Un couple prend un bain de soleil pendant que les touristes regardent en arrière-plan à Cais das Colunas à Lisbonne, Portugal, le 19 mai 2022.

Horacio Villalobos — Corbis / Getty Images

Et bien que les voyageurs américains, selon les estimations de MMGY, prévoient de dépenser en moyenne 600 dollars de plus par voyage qu’il y a un an, il n’est pas clair, selon l’analyste Hill, “si cela est dû à une augmentation des coûts ou à un désir général de dépenser plus”. “. Elle ajoute qu’il y a des indications claires que l’inflation commence à faire mal. “Nous commençons à voir les intentions de voyage s’éroder un peu, en particulier chez les voyageurs qui gagnent moins de 100 000 $.” Ces inquiétudes résonnent parmi les voyageurs européens, selon ETC, qui a constaté que si seulement 7 % des voyageurs se sont dits préoccupés par l’inflation et les coûts affectant leurs vacances en 2021, 13 % le font maintenant. Sur le haut de gamme également, la tarification est “certainement un véritable défi”, déclare Drioniani de Black Tomato. “Toutes les propriétés hôtelières sont encore en train de se redresser et ce n’est pas qu’elles essaient de faire du chantage, mais les prix sont nettement pires. C’est donc difficile à expliquer et à traduire aux clients.”
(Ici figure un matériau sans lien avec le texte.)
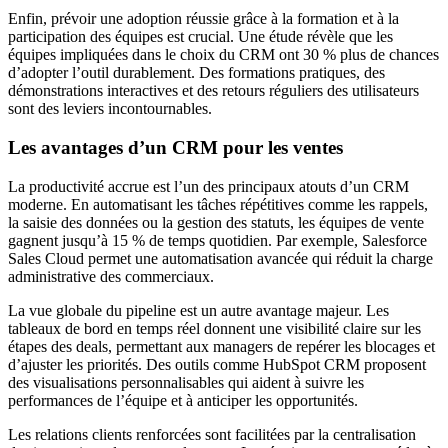
Enfin, prévoir une adoption réussie grâce à la formation et à la
participation des équipes est crucial. Une étude révèle que les
équipes impliquées dans le choix du CRM ont 30 % plus de chances
d’adopter l’outil durablement. Des formations pratiques, des
démonstrations interactives et des retours réguliers des utilisateurs
sont des leviers incontournables.
Les avantages d’un CRM pour les ventes
La productivité accrue est l’un des principaux atouts d’un CRM
moderne. En automatisant les tâches répétitives comme les rappels,
la saisie des données ou la gestion des statuts, les équipes de vente
gagnent jusqu’à 15 % de temps quotidien. Par exemple, Salesforce
Sales Cloud permet une automatisation avancée qui réduit la charge
administrative des commerciaux.
La vue globale du pipeline est un autre avantage majeur. Les
tableaux de bord en temps réel donnent une visibilité claire sur les
étapes des deals, permettant aux managers de repérer les blocages et
d’ajuster les priorités. Des outils comme HubSpot CRM proposent
des visualisations personnalisables qui aident à suivre les
performances de l’équipe et à anticiper les opportunités.
Les relations clients renforcées sont facilitées par la centralisation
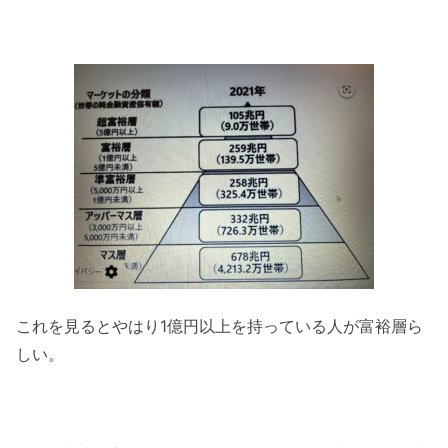
これを見るとやはり1億円以上を持っている人が富裕層ら
しい。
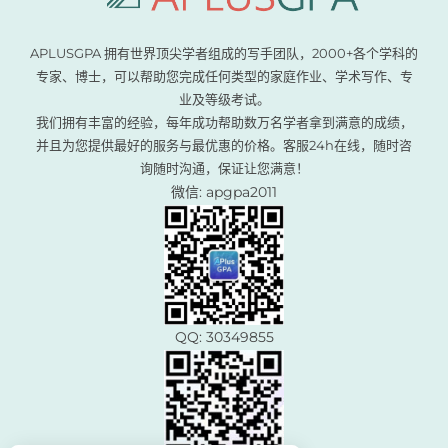
APLUSGPA 拥有世界顶尖学者组成的写手团队，2000+各个学科的
专家、博士，可以帮助您完成任何类型的家庭作业、学术写作、专
业及等级考试。
我们拥有丰富的经验，每年成功帮助数万名学者拿到满意的成绩，
并且为您提供最好的服务与最优惠的价格。客服24h在线，随时咨
询随时沟通，保证让您满意！
微信: apgpa2011
QQ: 30349855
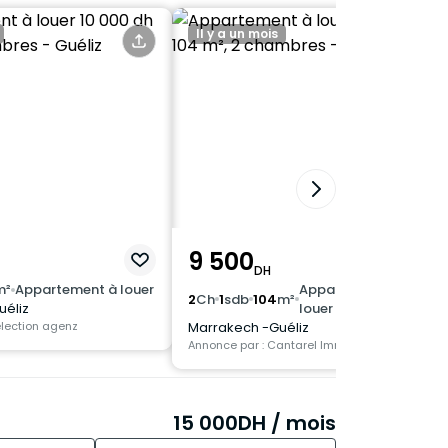
Il y a un mois
9 500
DH
m²
Appartement à louer
Appartement à
2
Ch
1
sdb
104
m²
uéliz
louer
élection agenz
Marrakech -Guéliz
Annonce par : Cantarel Immobilier
15 000
DH
/ mois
La guerre en Ukraine a également eu un effet, du moins dans les pays proches des frontières qui, bien qu’ils ne soient pas des destinations majeures, ont connu une croissance du tourisme avant la pandémie. “Ces pays fonctionnent aussi bien que dans n’importe quel autre pays, mais nous avons vu qu’ils avaient du mal à faire passer ce message aux voyageurs”, déclare Araujo, en particulier par rapport à la région méditerranéenne qui connaît une reprise rapide. Il ajoute que la reprise en Europe est à “deux vitesses”.


Un touriste se tient devant la pyramide de verre du musée du Louvre à Paris, France, le 15 juin 2022.

Sarah Messonnier/Reuters

Tout cela, et l’incertitude de COVID-19 pour démarrer. Lorsque les États-Unis ont levé l’exigence d’un test négatif pour entrer dans le pays le 12 juin, cela a déclenché un boom immédiat dans le cadre du boom plus large des projets de voyage aux États-Unis. Selon MMGY, un voyagiste mondial, Explore, a vu une augmentation de 12 % du trafic sur son site juste après la nouvelle. Cependant, au sein de l’Europe, certains pays imposent encore certaines restrictions, et le manque de clarté, selon ETC, a conduit à un retour plus faible des vols long-courriers vers l’Europe, y compris depuis les États-Unis ; Ces chiffres ne devraient pas revenir aux niveaux de 2019 avant 2024.

Cependant, la plupart des initiés de l’industrie sont optimistes quant à l’été à venir. Et plus encore que la vengeance, cela tient peut-être à une autre émotion générée par une pandémie : la résilience. “Vous entendez des choses comme” Oh, les gens apprécient les expériences sur les montres Rolex “, et je pense que c’est la réalité maintenant : les gens investissent leur argent dans les expériences”, déclare Droniani. Mais, ajoute-t-il, il y a autre chose en jeu. “Après tout ce que tout le monde a traversé, il n’y a plus tellement peur de l’inconnu. Les gens savent que s’ils doivent se rendre à Londres en octobre et que, pour une raison quelconque, Londres est fermée ou quelque chose du genre, ils savent que nous le découvrirons. Quoi vous voyez. Renouvelé maintenant est ce genre de résilience inhérente.